Unfortunately, the Settlement Agreement does not provide any “legislative history” (with apologies to Justice Scalia) that would help this Panel understand what the parties intended by using the phrase “operating history.” See Exhibit 7. Further, Policy 362 v.2 offers no examples of businesses that have “actual[ly] start[ed]-up . . . business operations.”
At first read, one might assume that the “start-up of operations” begins when a business starts receiving revenue. But a fair reading of Policy 362 v.2 suggests that the “start-up of operations” can occur pre-revenue. For instance, Policy 362 v.2 does not use the phrase “ongoing history of operation.” Rather, the policy refers to the “start-up of operations.” Hence, one might reasonably infer from this language that the business need not be “up and running.”
So, what constitutes “operations”? And when do operations “start up?” After considerable reflection, this Panel is of the view that there is a distinction between “open for business” and “operations.” [This distinction appears to be supported by the Settlement Program, who on occasion has made an award to a Start-Up Business even though that business did not generate revenue pre-Spill.] This distinction can be demonstrated by several hypotheticals:
First, a house builder buys a lot, incurs substantial expenses
constructing the house, and then sells the house. No one would
reasonably suggest that the builder wasn’t “operating” until the act of
sale. To the contrary, purchasing the lot probably began “operations.”

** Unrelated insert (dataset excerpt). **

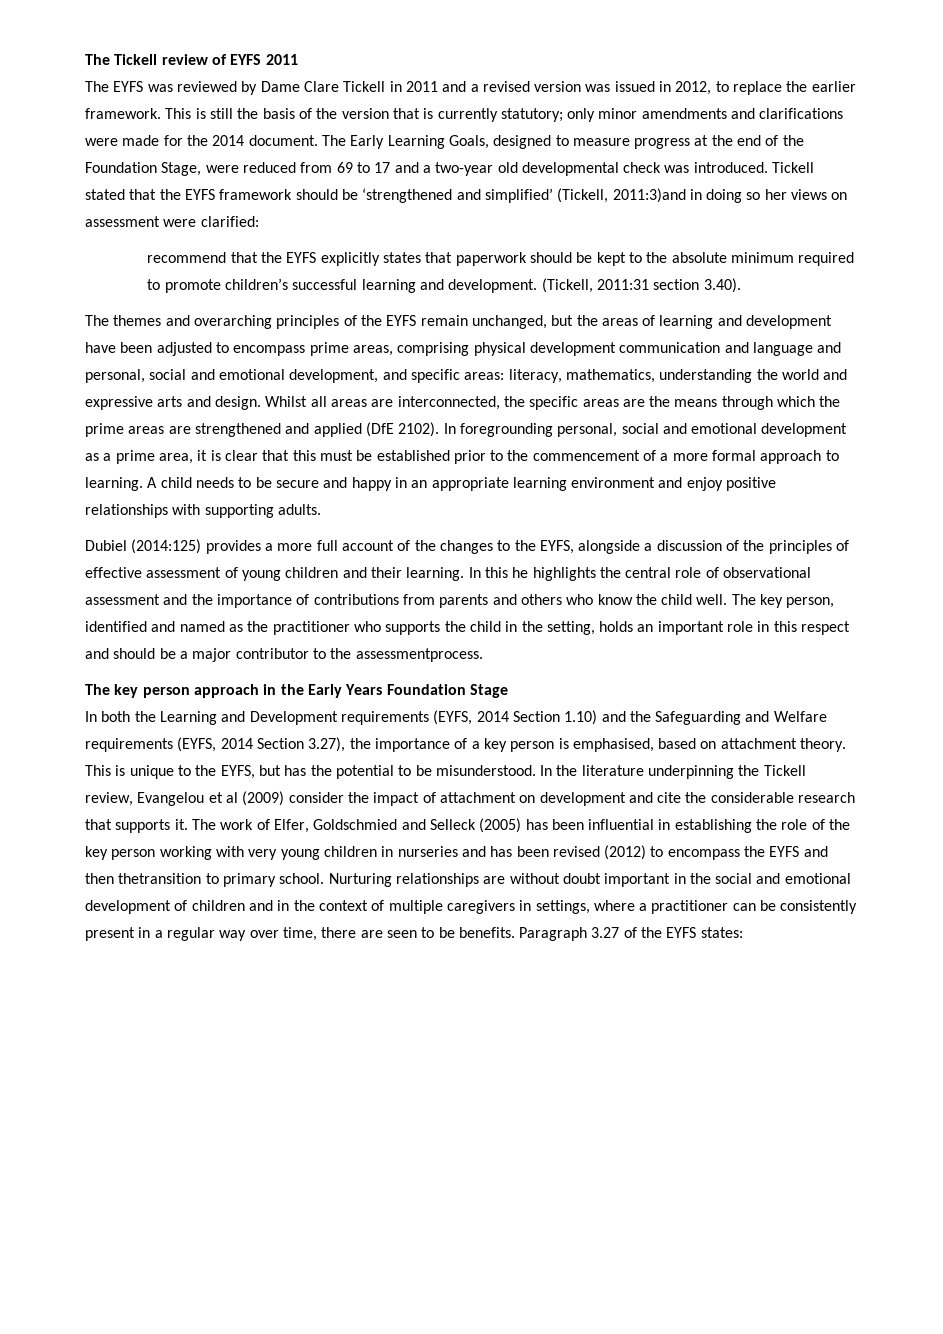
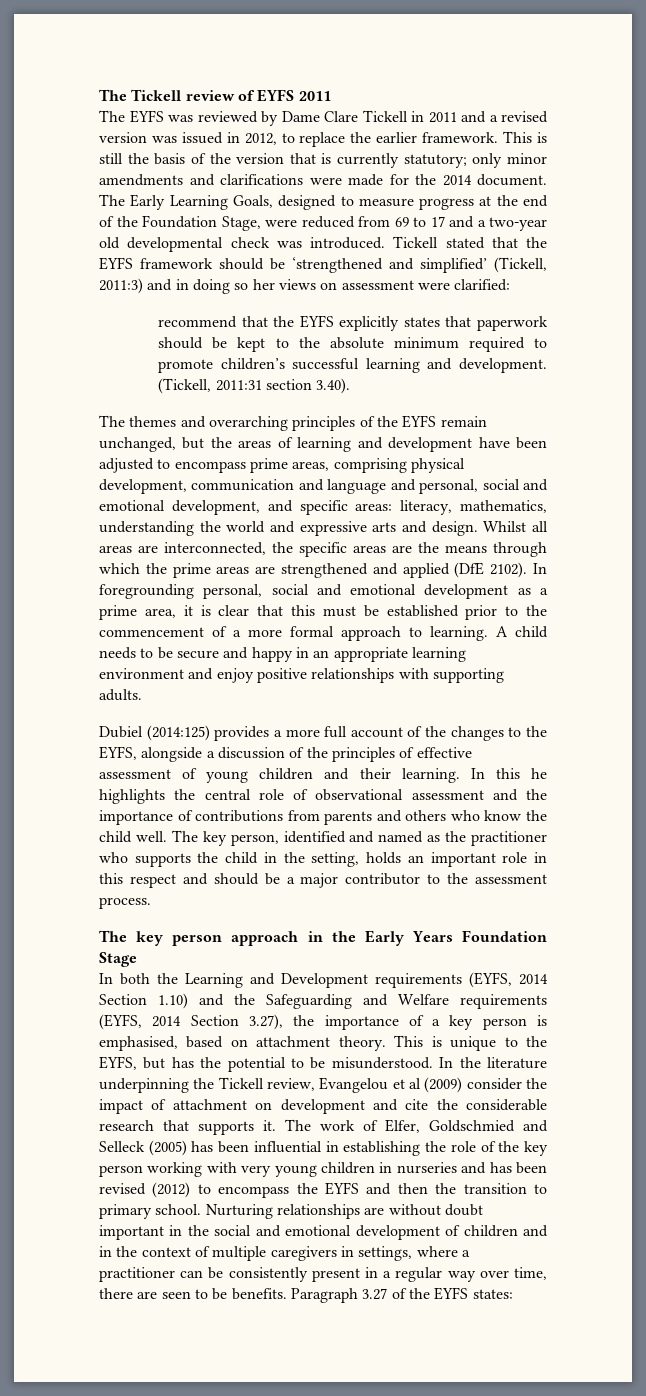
[612,188,686,203] 2011:3)and -> [99,278,173,294] 2011:3) and
[529,342,616,356] development -> [99,479,187,494] development,
[355,648,483,662] assessmentprocess. -> [475,874,547,884] [99,897,151,909] assessment process.
[118,873,202,884] thetransition -> [435,1183,527,1194] the transition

At the very least, pouring the foundation, erecting the framing, and
installing the roof (“build out”) constituted “operations” that had
“start[ed] up.”
Second, a manufacturer decides to build a better mousetrap. A
designer is paid to come up with the product, a warehouse is leased, a
production line is assembled, employees begin assembling the product,
sales agreements are entered into, the product is delivered, and revenue
is received. Again, no one would reasonably suggest that the
manufacturer wasn’t “operating” until the first customer paid. Rather,
“operations” “start[ed] up” at least when employees began assembling
the product, and probably when the manufacturer built the assembly
line (“build out”).
In the instant appeal, Claimant’s restaurant was not “open for business.” On the other hand, Claimant had moved beyond the “back of the napkin.” In fact, Claimant had moved beyond the legal, architectural, and engineering services stage. The record clearly shows that Claimant was in the “build out” stage. Neither Claimant nor BP dispute this. Like the hypothetical businesses above, Claimant had “crossed the Rubicon” into “operations.” This Panel is mindful that reasonable persons may interpret
“start-up of operations” differently. But without a bright line, whether or not a claimant has begun operations must be viewed on a claim-by-claim basis through Policy 362 v.2’s “totality of circumstances” lens.
Hence, in light of the above, this Panel finds (a) that the expenses incurred by the Claimant pre-Spill were “substantial” and (b) that these expenses were “indicative of the . . . start-up of business operations.” Therefore, the denial of this Claim is overturned.